• **WHAT IS BEING ASKED**: In the passage on deriving from the PipelineComponent class, rewrite the part between "The initial programming" and "the PipelineComponent class.", inclusive, renaming "custom source adapter" to "custom source component".

• **PASSAGE GIVEN**:
-=-=-
The initial programming includes deriving from the PipelineComponent base class. You need to define the namespace and assign the class attributes of the DtsPipelineComponent. For the custom source adapter, the namespace and class was defined as follows by deriving from the PipelineComponent class.
using System;
using Microsoft.SqlServer.Dts.Pipeline;
using Microsoft.SqlServer.Dts.Pipeline.Wrapper;
using Microsoft.SqlServer.Dts.Runtime.Wrapper;
using Microsoft.SqlServer.Dts.Runtime;
#endregion
namespace TLogSourceComponent
{ #region ClassAttribute
[
DtsPipelineComponent
(
DisplayName = "TLOG Source",
ComponentType = ComponentType.SourceAdapter,
IconResource = "TLogSourceComponent.TLogSource.ico",
Description = "This source component unpacks the packed
decimal fields in a POS TLOG and returns a single column as
record/string/substring structure."
)
-=-=-
• **LISTING**:
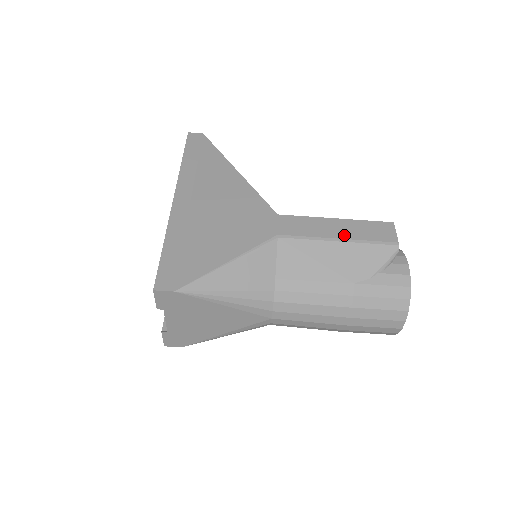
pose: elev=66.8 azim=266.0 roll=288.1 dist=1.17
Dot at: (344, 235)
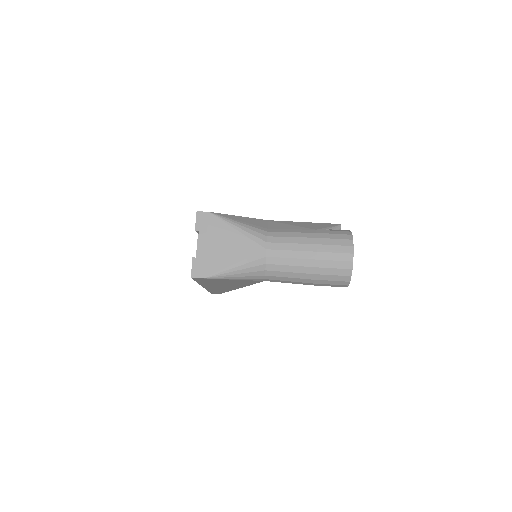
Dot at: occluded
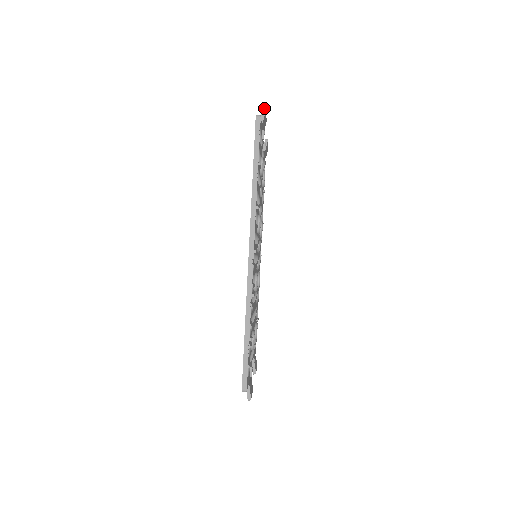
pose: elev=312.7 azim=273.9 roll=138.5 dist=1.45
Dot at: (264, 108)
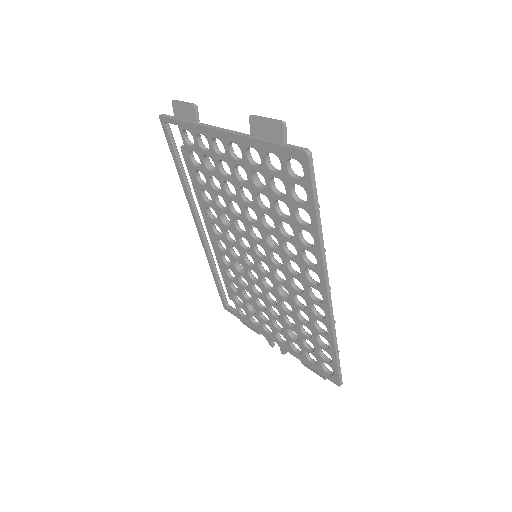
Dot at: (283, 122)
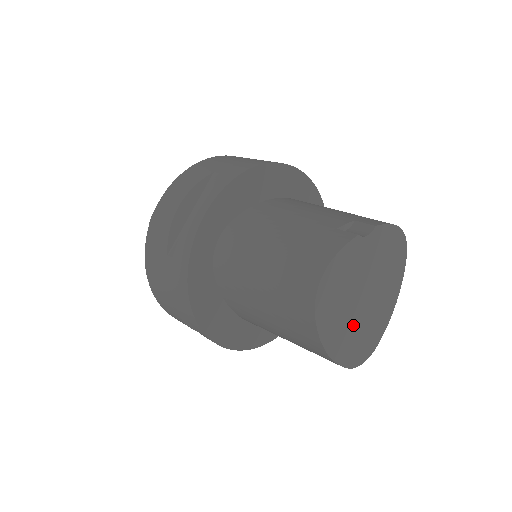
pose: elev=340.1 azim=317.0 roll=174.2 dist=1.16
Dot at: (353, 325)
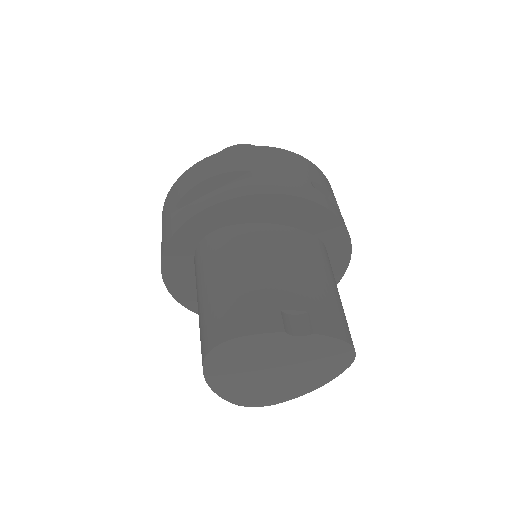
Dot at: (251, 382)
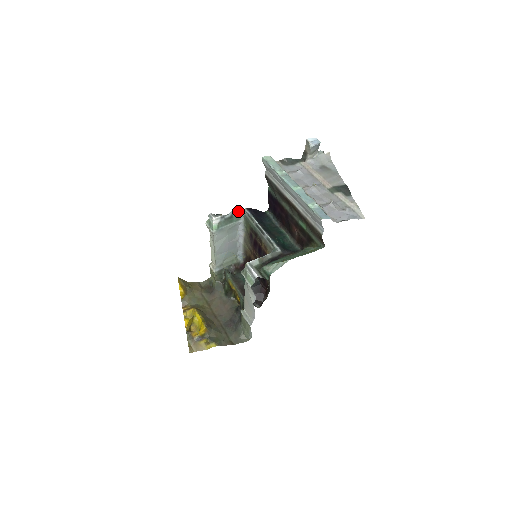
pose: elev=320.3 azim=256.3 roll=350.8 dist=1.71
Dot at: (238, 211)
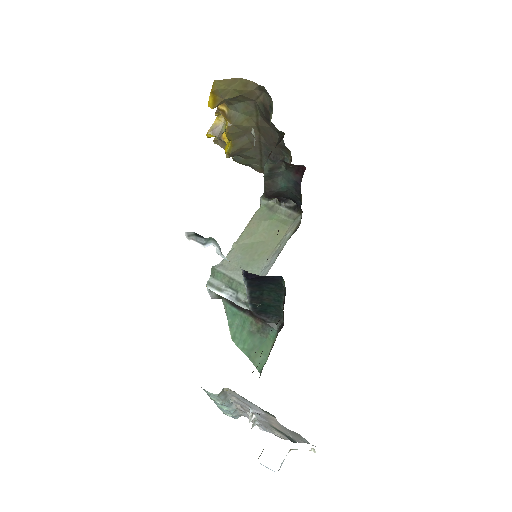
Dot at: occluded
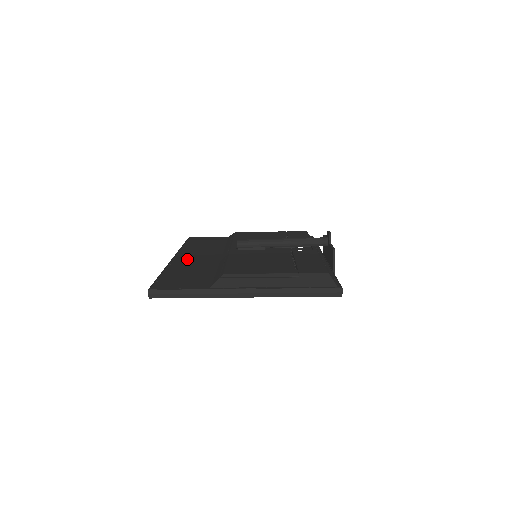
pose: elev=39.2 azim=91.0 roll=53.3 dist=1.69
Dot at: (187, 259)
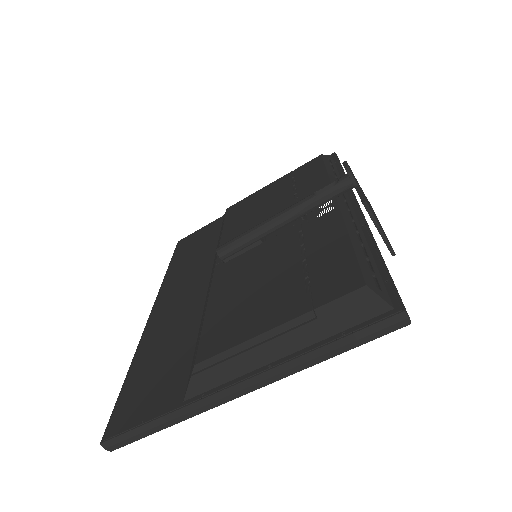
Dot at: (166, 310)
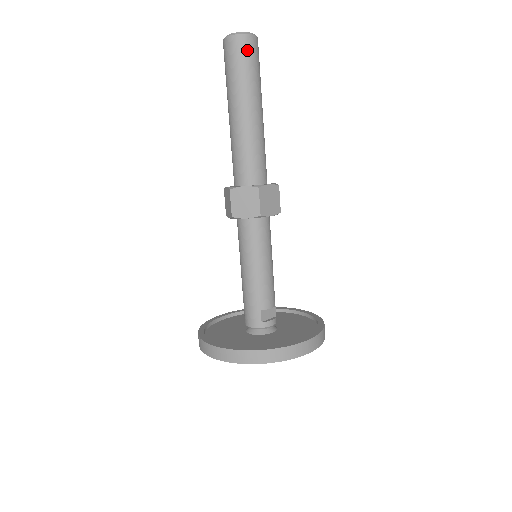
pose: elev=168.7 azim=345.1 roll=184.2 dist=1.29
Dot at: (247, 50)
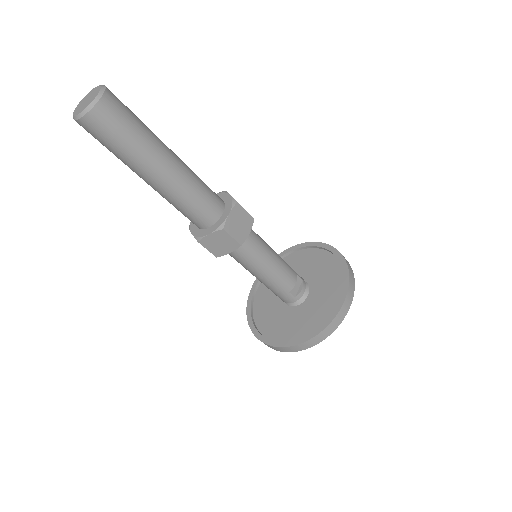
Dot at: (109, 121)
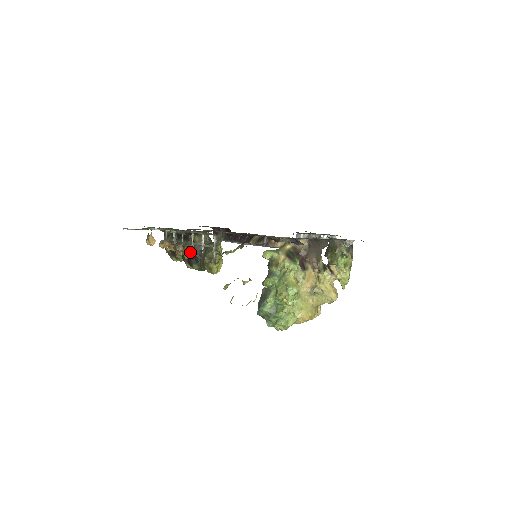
-=-=-
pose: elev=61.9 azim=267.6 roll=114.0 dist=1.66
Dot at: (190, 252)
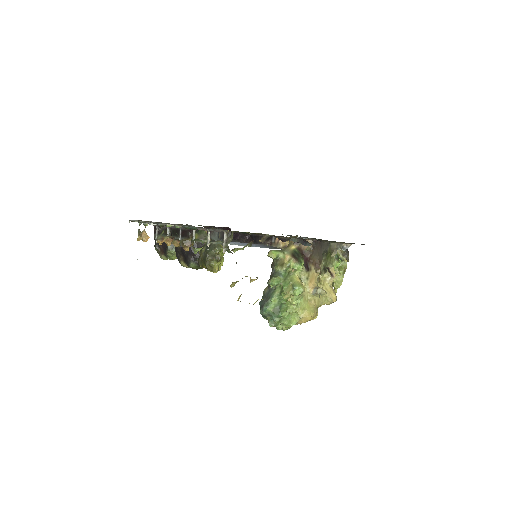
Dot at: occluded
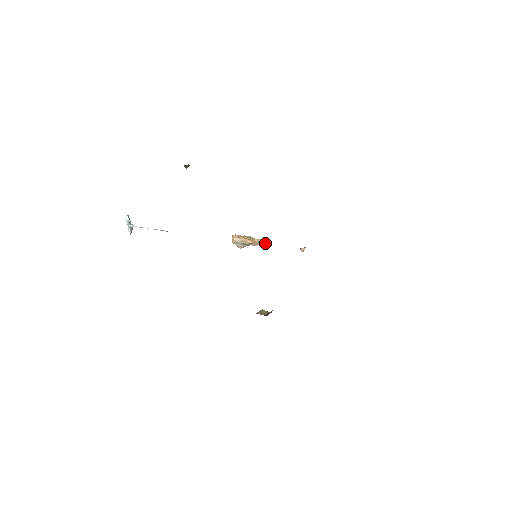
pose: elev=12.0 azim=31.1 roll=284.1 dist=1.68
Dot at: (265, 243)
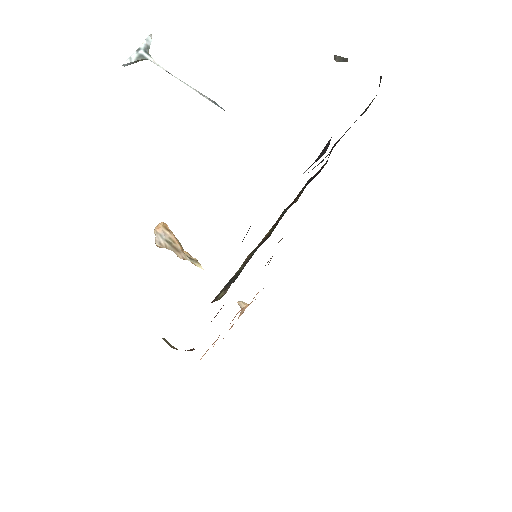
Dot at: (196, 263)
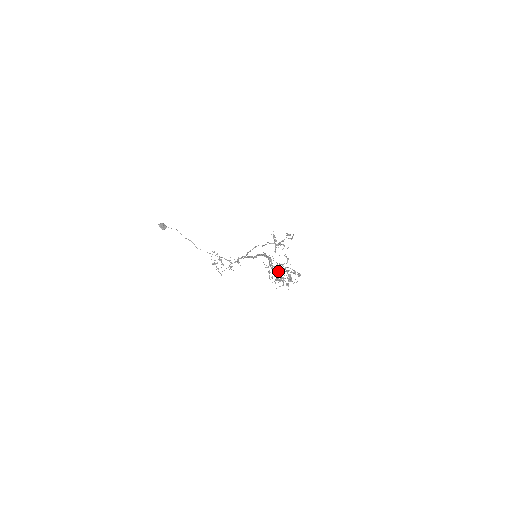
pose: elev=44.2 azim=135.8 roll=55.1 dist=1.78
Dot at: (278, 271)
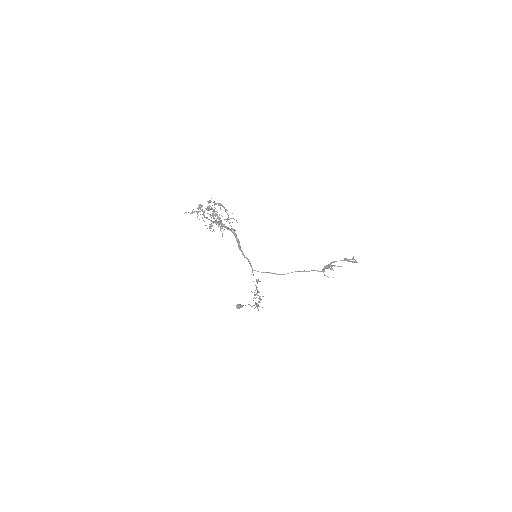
-=-=-
• **RIGHT ANSWER**:
The initial programming includes deriving from the PipelineComponent base class. You need to define the namespace and assign the class attributes of the DtsPipelineComponent. For the custom source component, the namespace and class was defined as follows by deriving from the PipelineComponent class.